Records supplied:

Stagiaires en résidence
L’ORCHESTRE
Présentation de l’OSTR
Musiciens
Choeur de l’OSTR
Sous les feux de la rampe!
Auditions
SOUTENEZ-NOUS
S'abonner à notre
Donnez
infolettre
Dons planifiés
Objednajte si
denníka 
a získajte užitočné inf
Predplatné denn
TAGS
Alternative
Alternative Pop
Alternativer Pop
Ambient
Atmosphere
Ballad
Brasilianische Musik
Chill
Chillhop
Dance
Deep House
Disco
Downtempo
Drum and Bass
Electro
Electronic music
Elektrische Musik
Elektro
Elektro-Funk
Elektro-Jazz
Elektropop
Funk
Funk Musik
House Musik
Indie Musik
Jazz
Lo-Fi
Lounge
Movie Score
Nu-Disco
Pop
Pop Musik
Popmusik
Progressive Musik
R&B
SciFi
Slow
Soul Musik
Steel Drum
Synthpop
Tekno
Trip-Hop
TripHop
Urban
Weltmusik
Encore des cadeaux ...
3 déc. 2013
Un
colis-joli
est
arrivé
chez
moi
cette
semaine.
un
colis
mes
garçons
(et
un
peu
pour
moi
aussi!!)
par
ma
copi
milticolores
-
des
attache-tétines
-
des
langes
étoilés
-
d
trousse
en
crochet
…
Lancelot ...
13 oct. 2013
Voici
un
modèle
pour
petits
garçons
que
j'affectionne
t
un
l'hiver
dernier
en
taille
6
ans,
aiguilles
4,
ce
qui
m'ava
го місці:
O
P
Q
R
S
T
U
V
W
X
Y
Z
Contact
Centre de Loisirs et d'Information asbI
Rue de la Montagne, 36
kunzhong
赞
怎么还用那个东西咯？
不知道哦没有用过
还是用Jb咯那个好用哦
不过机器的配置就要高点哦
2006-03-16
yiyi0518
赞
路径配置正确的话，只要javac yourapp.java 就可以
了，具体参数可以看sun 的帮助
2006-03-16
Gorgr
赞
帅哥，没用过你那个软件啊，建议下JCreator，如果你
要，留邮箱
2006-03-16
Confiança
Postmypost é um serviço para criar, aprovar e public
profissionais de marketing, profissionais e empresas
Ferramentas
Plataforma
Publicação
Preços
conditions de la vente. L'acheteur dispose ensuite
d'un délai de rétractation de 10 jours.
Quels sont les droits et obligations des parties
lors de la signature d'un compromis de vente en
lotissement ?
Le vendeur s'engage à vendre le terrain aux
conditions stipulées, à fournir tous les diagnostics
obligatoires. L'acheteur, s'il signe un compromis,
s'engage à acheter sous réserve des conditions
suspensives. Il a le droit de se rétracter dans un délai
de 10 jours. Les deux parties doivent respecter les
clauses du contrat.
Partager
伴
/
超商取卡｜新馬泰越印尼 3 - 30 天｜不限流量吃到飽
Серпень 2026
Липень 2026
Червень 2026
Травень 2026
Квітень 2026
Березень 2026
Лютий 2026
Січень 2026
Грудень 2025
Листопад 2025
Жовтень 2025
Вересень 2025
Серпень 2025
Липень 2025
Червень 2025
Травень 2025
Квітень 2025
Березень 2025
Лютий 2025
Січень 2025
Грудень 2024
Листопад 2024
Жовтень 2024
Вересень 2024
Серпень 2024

Task details: All of the entries should be output exactly as they appear above.

Exercise result:
Stagiaires en résidence
L’ORCHESTRE
Présentation de l’OSTR
Musiciens
Choeur de l’OSTR
Sous les feux de la rampe!
Auditions
SOUTENEZ-NOUS
S'abonner à notre
Donnez
infolettre
Dons planifiés
Objednajte si
denníka 
a získajte užitočné inf
Predplatné denn
TAGS
Alternative
Alternative Pop
Alternativer Pop
Ambient
Atmosphere
Ballad
Brasilianische Musik
Chill
Chillhop
Dance
Deep House
Disco
Downtempo
Drum and Bass
Electro
Electronic music
Elektrische Musik
Elektro
Elektro-Funk
Elektro-Jazz
Elektropop
Funk
Funk Musik
House Musik
Indie Musik
Jazz
Lo-Fi
Lounge
Movie Score
Nu-Disco
Pop
Pop Musik
Popmusik
Progressive Musik
R&B
SciFi
Slow
Soul Musik
Steel Drum
Synthpop
Tekno
Trip-Hop
TripHop
Urban
Weltmusik
Encore des cadeaux ...
3 déc. 2013
Un
colis-joli
est
arrivé
chez
moi
cette
semaine.
un
colis
mes
garçons
(et
un
peu
pour
moi
aussi!!)
par
ma
copi
milticolores
-
des
attache-tétines
-
des
langes
étoilés
-
d
trousse
en
crochet
…
Lancelot ...
13 oct. 2013
Voici
un
modèle
pour
petits
garçons
que
j'affectionne
t
un
l'hiver
dernier
en
taille
6
ans,
aiguilles
4,
ce
qui
m'ava
го місці:
O
P
Q
R
S
T
U
V
W
X
Y
Z
Contact
Centre de Loisirs et d'Information asbI
Rue de la Montagne, 36
kunzhong
赞
怎么还用那个东西咯？
不知道哦没有用过
还是用Jb咯那个好用哦
不过机器的配置就要高点哦
2006-03-16
yiyi0518
赞
路径配置正确的话，只要javac yourapp.java 就可以
了，具体参数可以看sun 的帮助
2006-03-16
Gorgr
赞
帅哥，没用过你那个软件啊，建议下JCreator，如果你
要，留邮箱
2006-03-16
Confiança
Postmypost é um serviço para criar, aprovar e public
profissionais de marketing, profissionais e empresas
Ferramentas
Plataforma
Publicação
Preços
conditions de la vente. L'acheteur dispose ensuite
d'un délai de rétractation de 10 jours.
Quels sont les droits et obligations des parties
lors de la signature d'un compromis de vente en
lotissement ?
Le vendeur s'engage à vendre le terrain aux
conditions stipulées, à fournir tous les diagnostics
obligatoires. L'acheteur, s'il signe un compromis,
s'engage à acheter sous réserve des conditions
suspensives. Il a le droit de se rétracter dans un délai
de 10 jours. Les deux parties doivent respecter les
clauses du contrat.
Partager
伴
/
超商取卡｜新馬泰越印尼 3 - 30 天｜不限流量吃到飽
Серпень 2026
Липень 2026
Червень 2026
Травень 2026
Квітень 2026
Березень 2026
Лютий 2026
Січень 2026
Грудень 2025
Листопад 2025
Жовтень 2025
Вересень 2025
Серпень 2025
Липень 2025
Червень 2025
Травень 2025
Квітень 2025
Березень 2025
Лютий 2025
Січень 2025
Грудень 2024
Листопад 2024
Жовтень 2024
Вересень 2024
Серпень 2024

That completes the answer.